Using documentation and comments instead of types and code is mostly for practical reasons.

It is impractical to write types like `Proof<"# Safety\n\nThe absolute value of the result is smaller than or equal to 1000.">`

and code like `Proof { proof: "// SAFETY: We know that arguments are small, so some small linear combination is only slightly bigger." }`

.

However, a consequence of this choice is that it looks like we get some form of type erasure, but
this is only in appearance. Even though the properties are erased from the types, the programmer
must know at runtime the properties of all proofs (both parameters and results).
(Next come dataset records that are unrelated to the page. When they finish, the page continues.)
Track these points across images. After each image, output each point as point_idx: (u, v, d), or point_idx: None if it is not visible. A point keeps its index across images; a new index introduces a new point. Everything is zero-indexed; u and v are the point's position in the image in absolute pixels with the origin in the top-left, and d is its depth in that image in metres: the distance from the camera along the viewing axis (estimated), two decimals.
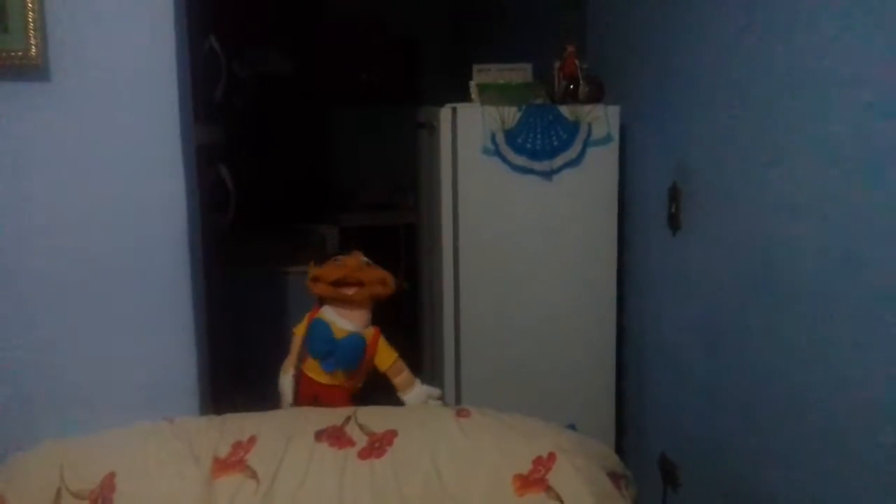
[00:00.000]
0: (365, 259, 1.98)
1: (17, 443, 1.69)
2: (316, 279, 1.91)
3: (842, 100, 1.63)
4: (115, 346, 1.82)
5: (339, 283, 1.90)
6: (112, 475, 1.62)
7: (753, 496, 2.00)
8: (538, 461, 1.67)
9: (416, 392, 1.97)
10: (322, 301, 1.96)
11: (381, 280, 1.94)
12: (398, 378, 1.97)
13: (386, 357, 1.97)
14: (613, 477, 1.73)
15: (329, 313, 1.93)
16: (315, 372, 1.91)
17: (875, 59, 1.54)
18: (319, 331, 1.91)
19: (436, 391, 2.00)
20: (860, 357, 1.61)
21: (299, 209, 4.23)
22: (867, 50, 1.56)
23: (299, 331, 1.93)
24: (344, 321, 1.92)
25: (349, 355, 1.90)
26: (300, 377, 1.94)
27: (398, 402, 1.98)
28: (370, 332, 1.94)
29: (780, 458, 1.89)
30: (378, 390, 2.00)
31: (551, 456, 1.67)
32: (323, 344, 1.89)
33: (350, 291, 1.89)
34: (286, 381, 1.86)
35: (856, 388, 1.62)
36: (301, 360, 1.96)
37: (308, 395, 1.92)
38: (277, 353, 2.03)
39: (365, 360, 1.93)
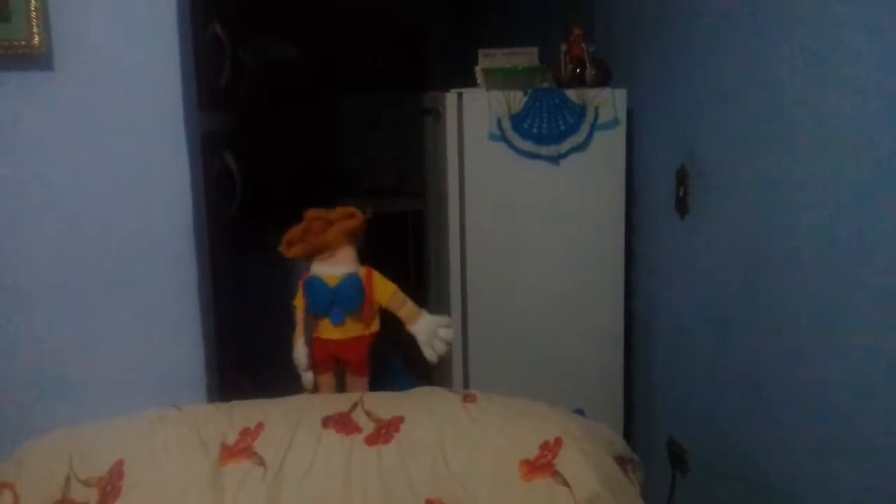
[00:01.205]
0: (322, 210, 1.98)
1: (25, 432, 1.70)
2: (288, 244, 1.92)
3: (851, 83, 1.61)
4: (122, 335, 1.83)
5: (310, 235, 1.90)
6: (120, 462, 1.63)
7: (762, 480, 2.00)
8: (545, 446, 1.66)
9: (423, 322, 1.92)
10: (308, 264, 1.96)
11: (346, 214, 1.92)
12: (402, 311, 1.93)
13: (384, 290, 1.93)
14: (621, 461, 1.72)
15: (318, 268, 1.93)
16: (327, 331, 1.91)
17: (884, 42, 1.52)
18: (314, 287, 1.91)
19: (444, 319, 1.95)
20: (869, 342, 1.60)
21: (306, 196, 4.22)
22: (876, 32, 1.54)
23: (299, 301, 1.94)
24: (333, 268, 1.91)
25: (349, 297, 1.89)
26: (315, 343, 1.95)
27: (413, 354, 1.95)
28: (362, 271, 1.93)
29: (788, 443, 1.89)
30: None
31: (558, 441, 1.67)
32: (322, 296, 1.89)
33: (323, 233, 1.89)
34: (298, 349, 1.87)
35: (864, 373, 1.61)
36: (311, 328, 1.96)
37: (326, 358, 1.93)
38: (284, 339, 2.04)
39: (367, 297, 1.92)
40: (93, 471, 1.62)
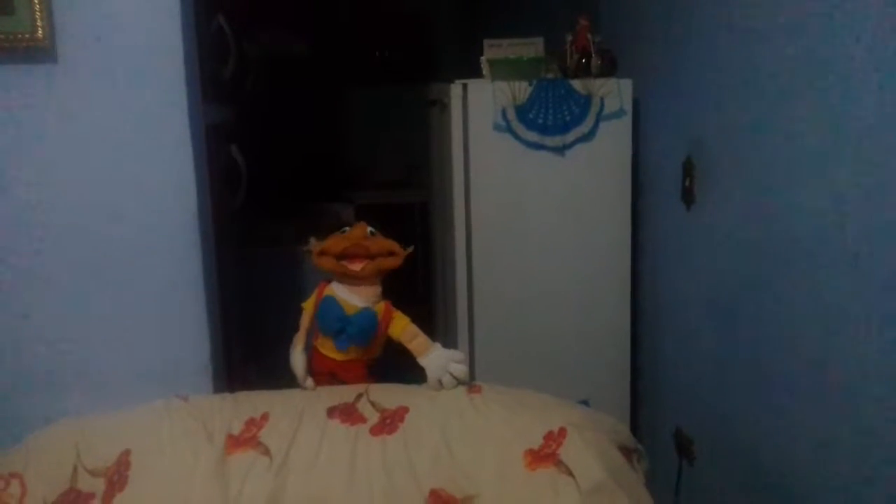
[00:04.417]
0: (370, 229, 1.94)
1: (33, 422, 1.72)
2: (322, 253, 1.87)
3: (859, 73, 1.60)
4: (128, 326, 1.84)
5: (345, 256, 1.86)
6: (127, 453, 1.64)
7: (768, 469, 1.99)
8: (549, 436, 1.67)
9: (435, 355, 1.84)
10: (331, 276, 1.93)
11: (388, 250, 1.89)
12: (413, 343, 1.86)
13: (397, 324, 1.88)
14: (625, 451, 1.72)
15: (338, 289, 1.90)
16: (329, 349, 1.89)
17: (890, 33, 1.51)
18: (330, 308, 1.87)
19: (457, 354, 1.87)
20: (876, 330, 1.59)
21: (314, 187, 4.24)
22: (884, 22, 1.52)
23: (308, 305, 1.91)
24: (354, 297, 1.87)
25: (361, 331, 1.86)
26: (314, 354, 1.93)
27: (415, 375, 1.93)
28: (381, 307, 1.90)
29: (794, 432, 1.88)
30: (396, 361, 1.94)
31: (562, 431, 1.67)
32: (334, 322, 1.86)
33: (357, 267, 1.85)
34: (295, 357, 1.85)
35: (871, 361, 1.60)
36: (312, 336, 1.94)
37: (323, 371, 1.91)
38: (291, 332, 2.03)
39: (378, 334, 1.90)
40: (100, 461, 1.64)
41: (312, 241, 1.89)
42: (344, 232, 1.91)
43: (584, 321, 2.62)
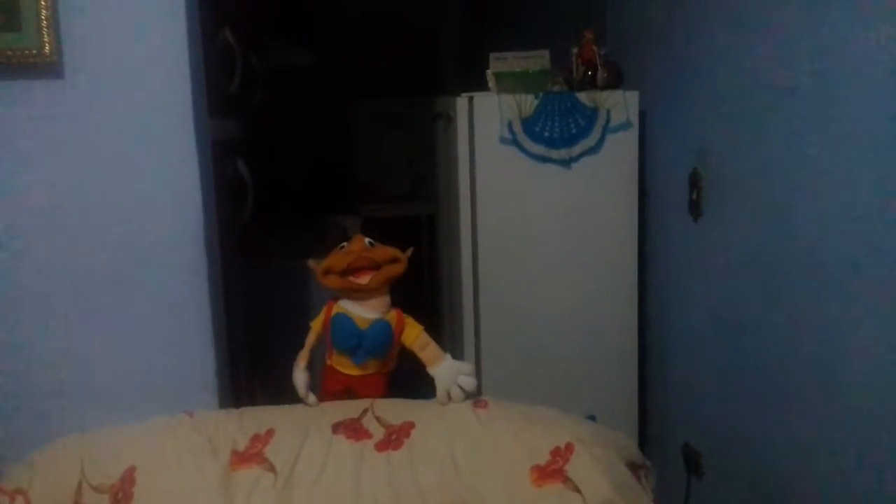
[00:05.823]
0: (368, 240, 1.93)
1: (37, 438, 1.71)
2: (327, 272, 1.86)
3: (865, 84, 1.59)
4: (133, 341, 1.83)
5: (350, 271, 1.85)
6: (132, 469, 1.63)
7: (777, 484, 1.97)
8: (556, 452, 1.65)
9: (445, 366, 1.84)
10: (337, 294, 1.92)
11: (392, 258, 1.88)
12: (424, 352, 1.86)
13: (410, 331, 1.88)
14: (633, 467, 1.71)
15: (348, 305, 1.88)
16: (345, 366, 1.87)
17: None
18: (343, 325, 1.86)
19: (467, 366, 1.88)
20: (886, 345, 1.57)
21: (321, 201, 4.24)
22: (891, 31, 1.52)
23: (316, 325, 1.89)
24: (365, 310, 1.85)
25: (378, 343, 1.85)
26: (329, 373, 1.92)
27: (426, 384, 1.92)
28: (393, 316, 1.88)
29: (803, 446, 1.87)
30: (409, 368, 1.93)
31: (569, 447, 1.66)
32: (349, 338, 1.84)
33: (364, 280, 1.84)
34: (298, 374, 1.84)
35: (881, 374, 1.59)
36: (326, 355, 1.93)
37: (338, 390, 1.89)
38: (298, 347, 2.02)
39: (394, 343, 1.88)
40: (104, 477, 1.63)
41: (312, 262, 1.88)
42: (342, 248, 1.90)
43: (590, 335, 2.61)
For example, having
a vector of function pointers like `Vec<fn(Proof)>`

would need the programmer to know for each
element, what are the properties expected to hold to call the function, because they may differ from
one element to the other.

### Vocabulary

I'll call *pre-conditions* (or *requirements*), proofs taken as parameter. And I'll call
*post-conditions* (or *guarantees*), proofs that are returned. In particular, when calling a
function, one has to prove the requirements and get back guarantees that can be used to prove future
requirements. Note that pre-conditions may refer to code that happens after the function. For
example, `Pin::get_unchecked_mut()`

has a pre-condition that the result must not be moved, which is
a property about what happens *after* the function is called. Similarly, a post-condition may refer
to data that used to exist before the function was called. For example, `slice::is_sorted()`

has a
post-condition that the input is sorted if the result is true (assuming the standard library wishes
to expose this post-condition for safety concerns).

I'll call *invariants*, proofs in any other position (neither parameter nor result of a function
type), for example struct fields and associated constants. Invariants on mutable data must be
updated at the same time the mutable data they refer to is updated. For proof fields, this is
similar to self-referential structs because the proof field references the other fields.

### Link with dependent types (feel free to skip)

This mental model comes from dependent type programming languages like Agda and Coq. If the proof type were formal, it would introduce a dependency from types on runtime values. Dependent types are rather inconvenient to use with the current state of research, so avoiding them is a reasonable decision for programming languages that wish to be widely usable. The proof type being informal, in particular its properties being just informal text, it doesn't formally refer to runtime values thus breaking this problematic dependency. But this informality is the reason why manual proofs and manually checking them is required for the type system to be sound. This can be seen as a usability trade-off: it's easier to write programs but it's harder to check their soundness.